**Task statement:** Swap "common name" for "vernacular name" in the rows from the line containing "scientific name: Aix sponsa" through the line containing "common name: Disc mayweed", both included, and write those lines out again with nothing else changed.

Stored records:

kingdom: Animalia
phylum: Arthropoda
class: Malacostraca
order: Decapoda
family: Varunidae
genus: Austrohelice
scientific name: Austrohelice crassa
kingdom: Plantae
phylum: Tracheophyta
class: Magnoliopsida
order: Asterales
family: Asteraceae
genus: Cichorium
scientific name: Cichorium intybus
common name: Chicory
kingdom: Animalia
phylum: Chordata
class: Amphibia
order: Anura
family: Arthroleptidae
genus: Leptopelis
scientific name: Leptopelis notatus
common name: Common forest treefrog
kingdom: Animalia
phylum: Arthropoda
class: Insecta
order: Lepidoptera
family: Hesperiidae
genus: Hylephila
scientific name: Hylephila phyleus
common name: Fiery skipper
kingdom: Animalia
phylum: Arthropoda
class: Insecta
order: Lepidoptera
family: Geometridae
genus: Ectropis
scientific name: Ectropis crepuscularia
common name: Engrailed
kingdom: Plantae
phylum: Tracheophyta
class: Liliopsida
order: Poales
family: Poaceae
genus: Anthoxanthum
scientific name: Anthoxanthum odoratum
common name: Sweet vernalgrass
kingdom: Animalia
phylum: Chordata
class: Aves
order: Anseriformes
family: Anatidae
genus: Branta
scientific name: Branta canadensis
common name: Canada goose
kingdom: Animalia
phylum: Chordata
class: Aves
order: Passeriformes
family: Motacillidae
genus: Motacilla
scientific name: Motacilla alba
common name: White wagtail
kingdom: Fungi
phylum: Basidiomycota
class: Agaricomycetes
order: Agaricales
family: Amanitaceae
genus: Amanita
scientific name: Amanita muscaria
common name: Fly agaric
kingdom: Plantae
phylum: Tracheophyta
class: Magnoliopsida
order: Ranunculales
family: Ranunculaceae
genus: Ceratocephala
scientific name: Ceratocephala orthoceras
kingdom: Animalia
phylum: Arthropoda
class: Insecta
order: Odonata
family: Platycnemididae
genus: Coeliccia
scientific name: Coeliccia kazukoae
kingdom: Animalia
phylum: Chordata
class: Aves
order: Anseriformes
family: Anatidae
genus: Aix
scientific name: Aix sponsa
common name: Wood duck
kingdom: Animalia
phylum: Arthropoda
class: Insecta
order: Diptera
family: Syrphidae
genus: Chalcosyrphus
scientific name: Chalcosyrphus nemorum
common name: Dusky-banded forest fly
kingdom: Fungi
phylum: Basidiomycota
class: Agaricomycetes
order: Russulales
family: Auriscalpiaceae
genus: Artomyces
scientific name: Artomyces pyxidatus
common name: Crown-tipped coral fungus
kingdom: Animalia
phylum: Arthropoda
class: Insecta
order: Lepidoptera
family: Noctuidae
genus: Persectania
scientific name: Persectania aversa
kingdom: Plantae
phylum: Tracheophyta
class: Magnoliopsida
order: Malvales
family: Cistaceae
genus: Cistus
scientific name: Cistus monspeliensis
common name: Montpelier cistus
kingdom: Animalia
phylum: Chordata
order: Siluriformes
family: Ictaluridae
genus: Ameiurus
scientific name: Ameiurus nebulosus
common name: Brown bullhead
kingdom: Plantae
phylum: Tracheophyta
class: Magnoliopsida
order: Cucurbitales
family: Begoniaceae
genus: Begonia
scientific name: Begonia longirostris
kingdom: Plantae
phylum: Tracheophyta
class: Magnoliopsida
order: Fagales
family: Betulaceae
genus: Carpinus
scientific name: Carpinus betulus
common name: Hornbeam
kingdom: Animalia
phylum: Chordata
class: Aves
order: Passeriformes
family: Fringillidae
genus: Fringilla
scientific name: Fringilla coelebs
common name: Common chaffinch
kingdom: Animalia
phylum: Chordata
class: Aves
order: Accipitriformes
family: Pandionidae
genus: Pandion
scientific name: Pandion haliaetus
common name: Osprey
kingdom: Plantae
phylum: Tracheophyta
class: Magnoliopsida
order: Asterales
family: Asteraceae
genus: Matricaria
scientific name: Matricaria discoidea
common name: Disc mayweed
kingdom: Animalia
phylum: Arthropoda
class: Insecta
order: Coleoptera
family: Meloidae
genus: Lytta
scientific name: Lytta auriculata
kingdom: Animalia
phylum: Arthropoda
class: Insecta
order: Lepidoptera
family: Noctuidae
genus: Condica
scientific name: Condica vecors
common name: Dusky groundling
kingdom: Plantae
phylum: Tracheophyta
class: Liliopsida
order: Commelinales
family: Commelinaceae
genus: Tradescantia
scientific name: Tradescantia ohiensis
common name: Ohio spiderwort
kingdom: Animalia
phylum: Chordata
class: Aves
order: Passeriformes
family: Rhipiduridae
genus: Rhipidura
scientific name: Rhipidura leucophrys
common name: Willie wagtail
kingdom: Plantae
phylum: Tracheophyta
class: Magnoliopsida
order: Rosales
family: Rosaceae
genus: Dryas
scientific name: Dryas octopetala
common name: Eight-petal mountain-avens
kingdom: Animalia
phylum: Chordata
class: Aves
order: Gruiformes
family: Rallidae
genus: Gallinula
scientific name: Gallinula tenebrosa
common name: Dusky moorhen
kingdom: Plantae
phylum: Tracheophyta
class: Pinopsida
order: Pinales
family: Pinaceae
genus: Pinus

**Response:**
scientific name: Aix sponsa
vernacular name: Wood duck
kingdom: Animalia
phylum: Arthropoda
class: Insecta
order: Diptera
family: Syrphidae
genus: Chalcosyrphus
scientific name: Chalcosyrphus nemorum
vernacular name: Dusky-banded forest fly
kingdom: Fungi
phylum: Basidiomycota
class: Agaricomycetes
order: Russulales
family: Auriscalpiaceae
genus: Artomyces
scientific name: Artomyces pyxidatus
vernacular name: Crown-tipped coral fungus
kingdom: Animalia
phylum: Arthropoda
class: Insecta
order: Lepidoptera
family: Noctuidae
genus: Persectania
scientific name: Persectania aversa
kingdom: Plantae
phylum: Tracheophyta
class: Magnoliopsida
order: Malvales
family: Cistaceae
genus: Cistus
scientific name: Cistus monspeliensis
vernacular name: Montpelier cistus
kingdom: Animalia
phylum: Chordata
order: Siluriformes
family: Ictaluridae
genus: Ameiurus
scientific name: Ameiurus nebulosus
vernacular name: Brown bullhead
kingdom: Plantae
phylum: Tracheophyta
class: Magnoliopsida
order: Cucurbitales
family: Begoniaceae
genus: Begonia
scientific name: Begonia longirostris
kingdom: Plantae
phylum: Tracheophyta
class: Magnoliopsida
order: Fagales
family: Betulaceae
genus: Carpinus
scientific name: Carpinus betulus
vernacular name: Hornbeam
kingdom: Animalia
phylum: Chordata
class: Aves
order: Passeriformes
family: Fringillidae
genus: Fringilla
scientific name: Fringilla coelebs
vernacular name: Common chaffinch
kingdom: Animalia
phylum: Chordata
class: Aves
order: Accipitriformes
family: Pandionidae
genus: Pandion
scientific name: Pandion haliaetus
vernacular name: Osprey
kingdom: Plantae
phylum: Tracheophyta
class: Magnoliopsida
order: Asterales
family: Asteraceae
genus: Matricaria
scientific name: Matricaria discoidea
vernacular name: Disc mayweed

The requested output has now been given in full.